Gap Analysis according to VDA ISA
Check the maturity level of your ISMS according to VDA ISA.
The TISAX gap analysis as ISMS kick-off
Unfortunately, the TISAX requirements catalogue does not give you any guidance on which steps you should implement in which order.
Our TISAX gap analysis provides in approx. 4 - 7 man-days what you need:
- We give you a professional assessment of the maturity and effectiveness of your ISMS.
- We assess your ISMS processes, policies and structures.
- We assess what is missing in which area and provide you with a TISAX roadmap with the most important steps to get from A (start) to Z (certification), including time and cost estimates.
The process in detail
Plan and review
Before we start with the TISAX gap analysis, we define the framework conditions in an initial meeting in order to provide you with the best possible added value. Do you already have a desired assessment target (AL2, AL3, with / without data protection, with / without prototype protection)? Do you know the different assessment levels and TISAX labels? What are your expectations?
Afterwards, we draw up an audit plan for the TISAX gap analysis so that you can plan the dates for the audit sessions, which are the interviews with the respective departments.
Before conducting these interviews, we review your existing security documents. These give us an initial indication of possible deficits.
Conducting the TISAX gap analysis
Usually, we conduct the audit part of the TISAX gap analysis at your premises, even if a TISAX assessment with the audit objective AL2 does not require an on-site audit.

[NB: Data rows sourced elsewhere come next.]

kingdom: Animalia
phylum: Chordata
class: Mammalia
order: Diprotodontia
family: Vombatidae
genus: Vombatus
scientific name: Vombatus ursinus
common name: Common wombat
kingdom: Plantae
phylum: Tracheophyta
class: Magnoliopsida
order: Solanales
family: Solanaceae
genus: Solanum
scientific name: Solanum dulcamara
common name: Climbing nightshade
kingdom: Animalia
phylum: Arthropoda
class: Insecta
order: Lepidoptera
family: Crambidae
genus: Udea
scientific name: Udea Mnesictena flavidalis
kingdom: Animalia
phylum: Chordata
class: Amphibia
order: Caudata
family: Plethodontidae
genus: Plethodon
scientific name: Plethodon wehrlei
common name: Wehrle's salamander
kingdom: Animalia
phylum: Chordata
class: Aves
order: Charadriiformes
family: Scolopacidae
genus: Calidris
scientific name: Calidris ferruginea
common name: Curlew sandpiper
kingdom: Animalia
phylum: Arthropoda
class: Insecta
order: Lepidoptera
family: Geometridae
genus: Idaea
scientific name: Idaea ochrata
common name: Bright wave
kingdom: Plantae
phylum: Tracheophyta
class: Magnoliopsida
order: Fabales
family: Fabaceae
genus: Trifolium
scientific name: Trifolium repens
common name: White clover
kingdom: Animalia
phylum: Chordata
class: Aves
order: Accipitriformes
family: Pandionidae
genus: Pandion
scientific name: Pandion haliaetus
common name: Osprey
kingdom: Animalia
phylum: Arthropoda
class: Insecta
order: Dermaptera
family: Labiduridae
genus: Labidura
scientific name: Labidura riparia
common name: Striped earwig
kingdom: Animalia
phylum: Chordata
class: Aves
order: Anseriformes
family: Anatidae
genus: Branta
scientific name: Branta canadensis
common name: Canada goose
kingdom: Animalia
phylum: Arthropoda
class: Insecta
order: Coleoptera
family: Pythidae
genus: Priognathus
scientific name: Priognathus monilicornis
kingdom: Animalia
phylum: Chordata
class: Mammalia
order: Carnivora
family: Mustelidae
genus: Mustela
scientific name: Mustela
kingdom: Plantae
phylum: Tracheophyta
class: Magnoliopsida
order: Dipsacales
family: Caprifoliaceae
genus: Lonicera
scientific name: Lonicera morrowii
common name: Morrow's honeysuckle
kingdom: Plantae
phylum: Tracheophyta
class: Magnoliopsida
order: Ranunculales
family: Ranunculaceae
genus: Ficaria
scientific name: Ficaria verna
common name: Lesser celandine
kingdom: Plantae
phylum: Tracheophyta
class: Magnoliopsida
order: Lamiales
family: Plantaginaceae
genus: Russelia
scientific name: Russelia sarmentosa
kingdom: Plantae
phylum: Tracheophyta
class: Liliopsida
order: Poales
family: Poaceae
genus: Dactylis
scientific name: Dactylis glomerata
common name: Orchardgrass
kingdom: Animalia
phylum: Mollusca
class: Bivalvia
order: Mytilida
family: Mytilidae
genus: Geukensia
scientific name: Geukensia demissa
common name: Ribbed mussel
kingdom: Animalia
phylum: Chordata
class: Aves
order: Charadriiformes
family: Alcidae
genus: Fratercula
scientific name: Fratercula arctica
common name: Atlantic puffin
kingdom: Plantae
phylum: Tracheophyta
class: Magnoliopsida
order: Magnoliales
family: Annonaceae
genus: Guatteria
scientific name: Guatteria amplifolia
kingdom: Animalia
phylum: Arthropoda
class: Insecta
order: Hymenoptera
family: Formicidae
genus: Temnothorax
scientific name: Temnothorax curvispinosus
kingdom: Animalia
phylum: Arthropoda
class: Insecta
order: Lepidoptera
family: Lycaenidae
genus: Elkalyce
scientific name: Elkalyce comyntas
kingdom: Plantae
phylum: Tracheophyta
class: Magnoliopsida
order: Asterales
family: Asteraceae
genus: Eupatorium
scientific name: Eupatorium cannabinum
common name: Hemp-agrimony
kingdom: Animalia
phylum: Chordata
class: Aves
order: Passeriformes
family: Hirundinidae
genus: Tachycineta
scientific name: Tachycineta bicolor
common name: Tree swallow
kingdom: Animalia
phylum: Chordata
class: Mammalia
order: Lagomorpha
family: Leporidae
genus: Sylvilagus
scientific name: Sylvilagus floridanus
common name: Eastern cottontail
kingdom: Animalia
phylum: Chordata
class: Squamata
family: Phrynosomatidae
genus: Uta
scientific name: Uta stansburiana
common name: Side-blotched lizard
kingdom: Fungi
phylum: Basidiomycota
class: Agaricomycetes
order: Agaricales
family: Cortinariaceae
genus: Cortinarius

In the audit sessions, we conduct interviews with the respective departments (e.g. IT, purchasing, facility management, human resources, production, compliance, prototype protection, data protection, ...). Depending on the intended audit objective, the depth of the audit will vary:
- For AL2, we only perform a 'plausibility check', i.e. we question your VDA ISA self-assessment (if available) and verify it with appropriate verifications. The TISAX gap analysis according to AL2 also includes a check of the 'additional requirements for high protection needs'.
- In AL3, a much stricter and more profound check of the implementation is carried out. In the TISAX gap analysis according to AL3, the 'additional requirements for very high protection needs' are also verified.
Evaluation of the results
After we have conducted the audit sessions and examined your organisation, we will provide you with a detailed overview of your current implementation status or maturity level with regard to VDA / TISAX. You will receive a report with identified fields of action and thus already know quite precisely where 'the problem lies' and what work is waiting for you.
You will receive additional 'start help' for the implementation of your ISMS in the form of a TISAX roadmap. In it, we tell you which steps you should take in which order and how much time and resources you should plan for them.
Any project to implement a VDA ISA compliant ISMS needs the support of the top management of your organisation. Therefore, if desired, we are happy to conduct a management presentation at the end of the TISAX gap analysis. In addition to the top findings, we also particularly address your TISAX roadmap and sensitise your management to the following topics:
- How should the implementation of an ISMS according to VDA ISA / TISAX usually be set up and which setup has proven itself in practice.
- What framework conditions must be created in the company for this.
- What roles and tasks does top management have within an ISMS so that it can also be effective and successful.